Follow the logic. If it is the job of government to educate all children, then government cannot help but grow. He continues,

Now something like this is what has really happened, in the vague and drifting centralization of our time. The Hospital has been enlarged into the School and then into the State; not the guardian of some abnormal children, but the guardian of all normal children. Modern mothers and fathers, of the emancipated sort, could not do their quick-change acts of bewildering divorce and scattered polygamy, if they did not believe in a big benevolent Grandmother, who could ultimately take over ten million children by very grandmotherly legislation.

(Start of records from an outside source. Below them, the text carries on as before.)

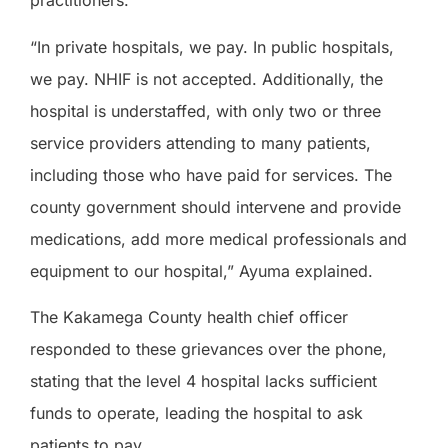
practitioners.
“In private hospitals, we pay. In public hospitals,
we pay. NHIF is not accepted. Additionally, the
hospital is understaffed, with only two or three
service providers attending to many patients,
including those who have paid for services. The
county government should intervene and provide
medications, add more medical professionals and
equipment to our hospital,” Ayuma explained.
The Kakamega County health chief officer
responded to these grievances over the phone,
stating that the level 4 hospital lacks sufficient
funds to operate, leading the hospital to ask
patients to pay.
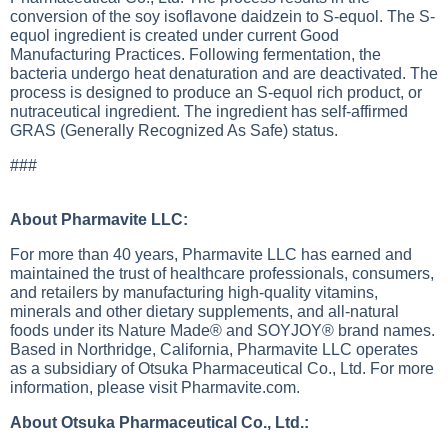
conversion of the soy isoflavone daidzein to S-equol. The S-
equol ingredient is created under current Good
Manufacturing Practices. Following fermentation, the
bacteria undergo heat denaturation and are deactivated. The
process is designed to produce an S-equol rich product, or
nutraceutical ingredient. The ingredient has self-affirmed
GRAS (Generally Recognized As Safe) status.
###
About Pharmavite LLC:
For more than 40 years, Pharmavite LLC has earned and
maintained the trust of healthcare professionals, consumers,
and retailers by manufacturing high-quality vitamins,
minerals and other dietary supplements, and all-natural
foods under its Nature Made® and SOYJOY® brand names.
Based in Northridge, California, Pharmavite LLC operates
as a subsidiary of Otsuka Pharmaceutical Co., Ltd. For more
information, please visit Pharmavite.com.
About Otsuka Pharmaceutical Co., Ltd.:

Did I mention he wrote this in 1932? He concludes,

Government grows more elusive every day. But the traditions of humanity support humanity; and the central one is this tradition of Marriage. And the essential of it is that a free man and a free woman choose to found on earth the only voluntary state; the only state which creates and which loves its citizens. So long as these real responsible beings stand together, they can survive all the vast changes, deadlocks, and disappointments which make up mere political history. But if they fail each other, it is as certain as death that ‘the State’ will fail them.

Marriage and the Modern Mind, from In Defense of Sanity, pp. 223-224.

A Small Home is a Big Place

In his essay, Turning Inside Out, G.K. Chesterton makes a case for the central importance of education in the home, especially by mothers. The essay is quite timely. He sees a world in which education is seen as a grand task – so grand that it takes great experts and specialists to accomplish it. But he doesn’t think this is the way the world actually is:

Private education [i.e. education in the home] really is universal. Public education can be comparatively narrow. It would really be an exaggeration to say that the schoolmaster who takes his pupils in freehand drawing is training them in all the uses of freedom. It really would be fantastic to say that the harmless foreigner who instructs a class in French or German is talking with all the tongues of men and angels. But the mother dealing with her own daughters in her own home does literally have to deal with all forms of freedom, because she has to deal with all sides of a single human soul. She is obliged, if not to talk with the tongues of men and angels, at least to decide how much she shall talk about angels and how much about men.

In short, if education is really the larger matter, then certainly domestic life is the larger matter; and official or commercial life the lesser matter. It is a mere matter of arithmetic that anything taken from the larger matter will leave it less.

Hence his case for the massive, and massively important, role of mothers in the education of their children.

Modern Western societies would argue that in going out into the world, mothers are leaving the cramped, claustrophobic confines of a small house for the big wide world of freedom and advancement; or the small, tedious interaction with a child or two or three for ‘life out there’ to seek their fortunes on the market and with the masses. Chesterton says this line of thinking is wrong:

Every word that is said about the tremendous importance of trivial nursery habits goes to prove that being a nurse is not trivial. All tends to return of the simple truth that private work is the great one and the public work the small. The human house is a paradox, for it is larger inside than out.

His argument goes like this: society says that the State should be highly, maybe most highly, concerned with education. Mothers have the greatest opportunity to educate their children. And if these premises are true, then why on earth would the state want them separated from their children? That’s the argument (look up the essay to see it fleshed out), but that last quote is the takeaway for me.

When your children are at home, do not let them get the notion, and don’t get the notion yourself, that they are trapped in a small world. The home is, or at least should be, a place filled with God, the heavens, the stars and planets, human history, art, poetry, drama, story, love, joy, and much more. A small home should be a big place. And it ought to produce big people – who will, in turn, create their own small-big homes.

Quotes from the essay Turning Inside Out by G.K. Chesterton, from In Defense of Sanity.